__Passage shown__:
The moai represent clan chiefs who are buried underneath the platform. They were carved in a single quarry from volcanic rock and rolled to sites all over the island. Over 900 were made, although only 400 were erected (and only 3 were women--booo). They weigh, on average, 20-25 tons, with the biggest weighing it at over 80.
However, the good moai times would not last. In a classic case of overpopulation, the Rapa Nui multiplied from a few explorers to 20,000 and quickly used up their natural resources. The island is devoid of its native vegetation, with only a small number of exotic species dotting the landscape. This led to a prolonged civil war between the clans in which all the moai were toppled. Most of them remain that way. So let that be a lesson to all of us....
During the war the king's clan was annihilated and the islanders needed a new way to choose a king. This is how I imagine the conversation went:
Drunk Rapa Nui #1: "Heyyyy, you know what? Why don't we have each clan send some guys over to that cliff, have them climb down, swim across the shark-infested waters and find a bird egg, then come all the way back! Whoever gets there first wins!"
Drunk Rapa Nui #2: "That's the best idea I've ever heard!"
Along came the white man and the Rapa Nui were no longer isolated (or alive, most of them). Nowadays there are only 5,000 inhabitants concentrated in a single town, Hanga Roa. The men are super sketch. I guess they're used to getting a lot of action from the tourists so they were really aggressive. Latinos are nothing compared to these guys-- they just whistle, the Rapa Nui actually whooped at us. Men.
Only a few moai sites have been restored because it's expensive and also part of the heritage. Only about 35 have been re-erected, and of these, only a handful have the eyes intact.

__Data provided__:
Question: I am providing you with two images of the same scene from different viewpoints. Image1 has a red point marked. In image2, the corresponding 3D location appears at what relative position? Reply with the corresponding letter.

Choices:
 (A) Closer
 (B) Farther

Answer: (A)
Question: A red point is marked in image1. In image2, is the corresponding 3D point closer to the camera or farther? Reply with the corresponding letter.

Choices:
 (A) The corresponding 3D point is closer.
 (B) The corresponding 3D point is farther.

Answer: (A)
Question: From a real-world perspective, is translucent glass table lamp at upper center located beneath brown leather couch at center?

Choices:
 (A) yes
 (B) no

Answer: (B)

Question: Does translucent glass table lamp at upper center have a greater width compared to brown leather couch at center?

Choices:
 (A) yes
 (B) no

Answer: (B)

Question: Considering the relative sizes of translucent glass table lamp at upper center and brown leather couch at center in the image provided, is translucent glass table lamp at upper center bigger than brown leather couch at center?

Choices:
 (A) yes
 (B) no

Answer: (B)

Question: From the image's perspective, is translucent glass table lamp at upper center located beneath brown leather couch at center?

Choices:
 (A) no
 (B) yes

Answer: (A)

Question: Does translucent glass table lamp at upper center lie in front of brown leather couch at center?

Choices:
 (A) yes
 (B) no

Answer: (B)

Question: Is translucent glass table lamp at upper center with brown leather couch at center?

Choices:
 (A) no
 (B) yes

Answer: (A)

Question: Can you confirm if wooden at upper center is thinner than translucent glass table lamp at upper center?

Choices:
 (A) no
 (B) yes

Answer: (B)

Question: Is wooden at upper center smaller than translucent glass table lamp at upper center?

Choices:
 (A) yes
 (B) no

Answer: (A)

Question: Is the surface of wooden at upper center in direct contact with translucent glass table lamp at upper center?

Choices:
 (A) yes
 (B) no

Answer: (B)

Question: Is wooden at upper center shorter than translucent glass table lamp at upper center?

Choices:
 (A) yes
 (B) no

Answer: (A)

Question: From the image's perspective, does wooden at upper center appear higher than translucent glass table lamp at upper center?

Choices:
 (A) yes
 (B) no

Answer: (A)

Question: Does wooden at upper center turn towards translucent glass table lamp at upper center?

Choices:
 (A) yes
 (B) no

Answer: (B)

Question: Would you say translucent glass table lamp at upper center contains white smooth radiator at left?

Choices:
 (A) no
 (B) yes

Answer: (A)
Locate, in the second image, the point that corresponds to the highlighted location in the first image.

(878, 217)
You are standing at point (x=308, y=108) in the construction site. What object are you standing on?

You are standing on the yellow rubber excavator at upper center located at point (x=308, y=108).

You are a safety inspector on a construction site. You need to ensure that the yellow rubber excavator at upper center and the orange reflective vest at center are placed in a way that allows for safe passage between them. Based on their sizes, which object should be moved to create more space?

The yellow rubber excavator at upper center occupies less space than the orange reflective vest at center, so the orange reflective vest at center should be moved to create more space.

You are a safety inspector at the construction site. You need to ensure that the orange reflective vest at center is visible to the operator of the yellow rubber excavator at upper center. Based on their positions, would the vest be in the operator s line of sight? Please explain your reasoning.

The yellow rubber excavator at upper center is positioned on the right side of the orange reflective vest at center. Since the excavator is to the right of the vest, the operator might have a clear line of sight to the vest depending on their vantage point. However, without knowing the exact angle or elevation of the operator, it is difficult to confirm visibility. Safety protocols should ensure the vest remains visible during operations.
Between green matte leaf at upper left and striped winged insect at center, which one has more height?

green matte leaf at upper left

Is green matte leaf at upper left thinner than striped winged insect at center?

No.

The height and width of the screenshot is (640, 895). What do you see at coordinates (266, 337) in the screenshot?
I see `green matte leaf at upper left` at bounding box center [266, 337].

__Problems and tasks__:
a. According to the passage on the moai, how many moai were actually erected?
b. Count the lines of the records that contain the string "sight", matching case exactly, and give only the number.
The text and the records have no connection to each other.

__Correct answers__:
a. Only 400 were erected.

b. 2